THE hot-off-the-press Borderlines film festival programme reveals no less than six recent BAFTA award winners.

The festival opens on March 18 for two weeks, with over 100 screenings of 60 films from 15 different countries.

You'll have the chance to see Mike Leigh's Vera Drake; Jamie Fox's fine performance as Ray Charles in Ray; the unorthodox love affair featured in the Best British film, My Summer of Love; Clive Owen's Best Supporting Actor performance in Closer; the Best Screenplay for Sideways, a rich comedy celebrating the joys of wine and friendship; and A Way of Life from debut Welsh director Amman Asante.

"We're delighted with the BAFTA winners," said festival director David Gillam, "and we're also pleased to be screening so many films by new women directors, such as A Way of Life, Dear Frankie and Afterlife."

Award-winning director Deborah Koons Garcia will fly in from America for the UK premiere of her timely warning on the impact of modern farming on food, The Future of Food.

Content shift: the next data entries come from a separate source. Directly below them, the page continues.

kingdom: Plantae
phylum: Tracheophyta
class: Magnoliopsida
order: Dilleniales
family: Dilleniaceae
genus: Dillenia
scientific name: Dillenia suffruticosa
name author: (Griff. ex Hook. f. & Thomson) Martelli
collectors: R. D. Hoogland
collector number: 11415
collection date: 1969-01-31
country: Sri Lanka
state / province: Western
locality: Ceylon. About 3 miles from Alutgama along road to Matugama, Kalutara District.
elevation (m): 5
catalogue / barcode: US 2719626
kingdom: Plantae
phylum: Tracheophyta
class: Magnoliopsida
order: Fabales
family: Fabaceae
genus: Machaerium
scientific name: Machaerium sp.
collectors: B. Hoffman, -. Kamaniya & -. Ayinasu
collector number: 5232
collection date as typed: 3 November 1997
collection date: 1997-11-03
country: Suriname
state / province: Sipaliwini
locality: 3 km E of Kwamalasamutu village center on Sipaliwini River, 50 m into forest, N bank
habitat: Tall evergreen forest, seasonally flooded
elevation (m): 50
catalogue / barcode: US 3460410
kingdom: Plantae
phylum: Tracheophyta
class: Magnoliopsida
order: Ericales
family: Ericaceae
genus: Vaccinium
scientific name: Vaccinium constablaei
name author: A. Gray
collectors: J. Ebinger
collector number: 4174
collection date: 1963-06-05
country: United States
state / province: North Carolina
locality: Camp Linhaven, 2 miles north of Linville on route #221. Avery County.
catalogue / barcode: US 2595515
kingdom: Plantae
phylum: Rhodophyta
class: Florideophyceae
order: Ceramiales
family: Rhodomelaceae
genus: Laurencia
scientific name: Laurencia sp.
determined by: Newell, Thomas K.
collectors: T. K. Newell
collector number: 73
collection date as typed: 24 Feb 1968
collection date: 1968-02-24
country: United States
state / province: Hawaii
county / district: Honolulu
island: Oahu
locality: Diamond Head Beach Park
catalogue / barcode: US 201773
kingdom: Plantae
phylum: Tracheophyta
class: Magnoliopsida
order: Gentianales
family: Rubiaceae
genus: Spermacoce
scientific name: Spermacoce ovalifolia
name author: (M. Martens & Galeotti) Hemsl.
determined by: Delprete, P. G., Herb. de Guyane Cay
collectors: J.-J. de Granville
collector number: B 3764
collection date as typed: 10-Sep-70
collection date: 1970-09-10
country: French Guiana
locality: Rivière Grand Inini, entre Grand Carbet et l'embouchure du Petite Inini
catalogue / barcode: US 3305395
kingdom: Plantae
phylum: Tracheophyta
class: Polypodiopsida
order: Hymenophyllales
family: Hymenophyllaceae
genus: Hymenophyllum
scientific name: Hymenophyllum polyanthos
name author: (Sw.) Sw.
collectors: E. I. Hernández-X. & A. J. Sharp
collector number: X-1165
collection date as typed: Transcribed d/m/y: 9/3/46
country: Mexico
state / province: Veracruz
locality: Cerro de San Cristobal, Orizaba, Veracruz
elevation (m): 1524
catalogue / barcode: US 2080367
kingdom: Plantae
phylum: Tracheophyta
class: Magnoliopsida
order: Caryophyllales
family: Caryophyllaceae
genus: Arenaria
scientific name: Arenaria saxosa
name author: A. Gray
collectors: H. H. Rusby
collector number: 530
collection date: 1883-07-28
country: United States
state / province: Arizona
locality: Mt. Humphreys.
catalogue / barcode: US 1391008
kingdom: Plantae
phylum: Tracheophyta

Garcia (wife of the Grateful Dead's late Jerry Garcia) will talk about her film with Abergavenny Food Festival director Martin Orbach and Hereford's chaplain for agriculture and rural life the Rev Nick Read.

New at this year's festival will be music films.

Aside from a regional premiere for Ray there's The Sound of Brazil, director Mika Kaurismaki's answer to the Buena Vista Social Club; The White Stripes, Jack and Meg White showing just why they are the best live band on the planet right now; and Metallica, a rivetting insight into heavy metal and the billion-dollar music industry.

Abergavenny pianist Paul Shallcross, will play a live accompaniment to classic silents by such stars as Buster Keaton and the 1922 Nosferatu.

While main events centre on Hereford's Courtyard, cinema audiences in Ross, Clifford, Presteigne, Michaelchurch Escley, Ballingham, Garway, Ledbury, Leominster, Bosbury, Yarpole, Ludlow, and Leintwardine will enjoy their own screenings.